Nevertheless, as surfers who have ventured into Morocco for decades can affirm, this region is rich with surf potential. There are the definite go to spots: Rabat, Safi, Immessouane, and Anchor Point. However, Morocco’s greatest assets for the traveling surfer are the numerous not-so-famous reefs, beach breaks and slabs on offer. Solitude abounds.
What also abounds is raw sewage. Especially a problem when it rains, as it is doing as I write this. Everything, and I do mean everything, flows into the ocean. Not good. It is the dark plume that spreads over the otherwise bright surfing future for Morocco. Especially here in Taghazout, which, as I mentioned in an earlier dispatch, has grown and continues to grow into a unique surf hamlet, the Puerto Escondido of North Africa, if you will. A surfer flies in, settles in and surfs all around town with world-class waves within walking distance. It is one of those unique surf villages. While Morocco actively promotes surfing, it will someday have to face the issue of sewage treatment. If the surf boom that has given this small village an economic shot in the arm is to continue, a sewage plan will have to be drawn up and implemented.
To the local surf communities’ credit, they are proactive. In January a beach cleanup took place. I know, it is not much–a small pebble thrown in a large pool. However, any move towards cleanliness, even small steps, help to shift the consciousness. It would be nice to see a Surfrider Foundation chapter set up in Taghazout, even if it is, to begin with, nothing more than symbolic. The local community is keen.
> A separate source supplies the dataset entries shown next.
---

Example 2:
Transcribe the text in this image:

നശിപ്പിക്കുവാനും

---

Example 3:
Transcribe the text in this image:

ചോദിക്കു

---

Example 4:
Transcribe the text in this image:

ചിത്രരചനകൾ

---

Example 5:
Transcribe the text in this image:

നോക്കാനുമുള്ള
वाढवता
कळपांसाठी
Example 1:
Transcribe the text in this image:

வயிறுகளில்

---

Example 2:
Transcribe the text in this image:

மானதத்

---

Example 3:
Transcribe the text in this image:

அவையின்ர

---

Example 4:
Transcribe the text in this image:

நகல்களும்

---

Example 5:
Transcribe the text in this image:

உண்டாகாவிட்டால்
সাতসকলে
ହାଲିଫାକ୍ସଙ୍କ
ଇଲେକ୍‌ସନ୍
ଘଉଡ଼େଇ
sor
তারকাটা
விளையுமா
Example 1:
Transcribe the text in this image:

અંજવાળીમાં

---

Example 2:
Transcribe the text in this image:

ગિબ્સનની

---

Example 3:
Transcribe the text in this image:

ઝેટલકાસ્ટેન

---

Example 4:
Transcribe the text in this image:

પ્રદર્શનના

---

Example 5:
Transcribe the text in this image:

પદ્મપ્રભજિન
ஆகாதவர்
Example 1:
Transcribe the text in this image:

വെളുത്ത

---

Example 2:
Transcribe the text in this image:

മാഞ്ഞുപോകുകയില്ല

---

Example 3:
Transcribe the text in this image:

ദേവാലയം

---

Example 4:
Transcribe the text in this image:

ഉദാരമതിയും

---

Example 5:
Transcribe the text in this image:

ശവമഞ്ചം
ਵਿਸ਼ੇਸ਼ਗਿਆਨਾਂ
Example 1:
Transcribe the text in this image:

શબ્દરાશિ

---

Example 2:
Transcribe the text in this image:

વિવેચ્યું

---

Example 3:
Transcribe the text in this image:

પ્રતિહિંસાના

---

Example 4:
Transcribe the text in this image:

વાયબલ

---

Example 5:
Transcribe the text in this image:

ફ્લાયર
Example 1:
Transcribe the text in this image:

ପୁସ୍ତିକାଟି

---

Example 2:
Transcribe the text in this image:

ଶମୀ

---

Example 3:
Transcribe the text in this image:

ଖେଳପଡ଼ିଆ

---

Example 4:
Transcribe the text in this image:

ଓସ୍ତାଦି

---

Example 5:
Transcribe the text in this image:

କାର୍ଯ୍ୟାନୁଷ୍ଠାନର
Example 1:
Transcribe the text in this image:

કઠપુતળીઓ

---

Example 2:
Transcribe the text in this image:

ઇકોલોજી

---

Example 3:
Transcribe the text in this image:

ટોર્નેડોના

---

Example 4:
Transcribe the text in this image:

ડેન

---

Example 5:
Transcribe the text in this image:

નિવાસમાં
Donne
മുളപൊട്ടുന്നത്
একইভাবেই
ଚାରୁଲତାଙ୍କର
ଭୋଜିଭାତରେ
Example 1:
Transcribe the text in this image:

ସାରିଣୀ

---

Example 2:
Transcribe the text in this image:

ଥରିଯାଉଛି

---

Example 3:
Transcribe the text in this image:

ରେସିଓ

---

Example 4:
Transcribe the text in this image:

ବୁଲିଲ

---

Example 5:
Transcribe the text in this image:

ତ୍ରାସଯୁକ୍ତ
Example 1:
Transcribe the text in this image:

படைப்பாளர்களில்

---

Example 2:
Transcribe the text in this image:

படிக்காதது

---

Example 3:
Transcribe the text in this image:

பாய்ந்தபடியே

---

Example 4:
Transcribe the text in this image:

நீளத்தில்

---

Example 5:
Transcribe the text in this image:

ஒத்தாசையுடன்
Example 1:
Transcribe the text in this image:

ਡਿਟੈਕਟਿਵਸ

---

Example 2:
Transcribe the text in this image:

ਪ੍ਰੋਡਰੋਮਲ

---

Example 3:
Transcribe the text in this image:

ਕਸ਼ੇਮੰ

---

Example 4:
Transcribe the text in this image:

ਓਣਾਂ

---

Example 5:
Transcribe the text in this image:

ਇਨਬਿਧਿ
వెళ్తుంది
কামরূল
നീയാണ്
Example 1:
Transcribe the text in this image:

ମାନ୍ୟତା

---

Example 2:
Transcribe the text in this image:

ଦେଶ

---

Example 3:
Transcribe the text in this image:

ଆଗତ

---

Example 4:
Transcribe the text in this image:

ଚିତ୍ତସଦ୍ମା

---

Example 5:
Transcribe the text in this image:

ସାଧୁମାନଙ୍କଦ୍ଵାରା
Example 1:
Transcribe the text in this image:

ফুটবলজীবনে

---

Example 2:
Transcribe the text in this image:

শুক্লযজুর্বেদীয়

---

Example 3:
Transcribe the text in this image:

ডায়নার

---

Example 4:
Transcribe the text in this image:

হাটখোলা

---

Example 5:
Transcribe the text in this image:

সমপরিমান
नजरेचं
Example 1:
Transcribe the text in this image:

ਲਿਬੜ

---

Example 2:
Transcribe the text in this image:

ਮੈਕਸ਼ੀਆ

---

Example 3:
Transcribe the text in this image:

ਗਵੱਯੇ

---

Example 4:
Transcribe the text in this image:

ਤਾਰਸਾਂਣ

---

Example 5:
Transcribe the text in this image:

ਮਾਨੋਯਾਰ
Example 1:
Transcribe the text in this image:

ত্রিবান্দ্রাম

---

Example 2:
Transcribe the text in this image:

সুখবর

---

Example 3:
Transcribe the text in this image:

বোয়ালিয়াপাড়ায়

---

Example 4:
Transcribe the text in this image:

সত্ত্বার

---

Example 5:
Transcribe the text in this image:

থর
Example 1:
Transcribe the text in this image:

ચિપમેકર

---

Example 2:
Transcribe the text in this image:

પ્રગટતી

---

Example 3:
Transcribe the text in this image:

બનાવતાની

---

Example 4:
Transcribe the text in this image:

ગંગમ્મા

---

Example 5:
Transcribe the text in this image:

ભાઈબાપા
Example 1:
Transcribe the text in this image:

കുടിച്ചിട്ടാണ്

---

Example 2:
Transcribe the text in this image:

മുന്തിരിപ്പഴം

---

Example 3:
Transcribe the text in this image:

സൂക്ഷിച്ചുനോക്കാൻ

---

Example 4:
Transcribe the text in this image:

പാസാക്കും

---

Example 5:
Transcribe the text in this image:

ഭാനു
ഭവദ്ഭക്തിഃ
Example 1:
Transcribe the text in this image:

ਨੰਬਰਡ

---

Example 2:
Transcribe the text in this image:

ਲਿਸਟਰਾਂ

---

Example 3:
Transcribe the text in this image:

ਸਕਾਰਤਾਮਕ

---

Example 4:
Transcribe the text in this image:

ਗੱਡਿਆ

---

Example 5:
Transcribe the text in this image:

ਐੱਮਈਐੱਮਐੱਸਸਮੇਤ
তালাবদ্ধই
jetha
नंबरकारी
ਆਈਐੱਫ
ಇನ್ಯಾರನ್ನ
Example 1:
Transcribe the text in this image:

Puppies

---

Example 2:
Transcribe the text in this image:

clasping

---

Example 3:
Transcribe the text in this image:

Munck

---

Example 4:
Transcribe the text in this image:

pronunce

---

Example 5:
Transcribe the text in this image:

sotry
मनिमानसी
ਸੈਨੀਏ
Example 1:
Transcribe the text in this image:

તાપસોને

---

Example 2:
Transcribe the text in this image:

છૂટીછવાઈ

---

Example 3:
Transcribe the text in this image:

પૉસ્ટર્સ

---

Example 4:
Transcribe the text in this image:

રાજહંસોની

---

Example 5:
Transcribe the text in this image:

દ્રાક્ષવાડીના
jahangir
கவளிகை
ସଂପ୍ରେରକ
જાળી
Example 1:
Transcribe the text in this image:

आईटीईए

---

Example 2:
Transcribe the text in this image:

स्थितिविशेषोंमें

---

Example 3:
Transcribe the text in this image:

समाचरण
Yesterday we lucked out. The surf was stormy; ten to twelve feet accompanied by a 12knot onshore wind. As the sun burst out and the day wore on the conditions eventually sorted out. The tide pulled low and the wind lay down and Anchor Point served us relatively clean six-to-eight foot chunk swell. Good fun and a much-needed surf. In this country, it seems that no matter how flat or rainy or windy, there is always hope just around the corner: a four-foot peak, a burst of sun, a glassy patch tucked inside of a point. More than anything this is what characterizes surfing in Morocco. This country, with its prime surf geography, offers the traveling surfer a full platter of promise and possibility.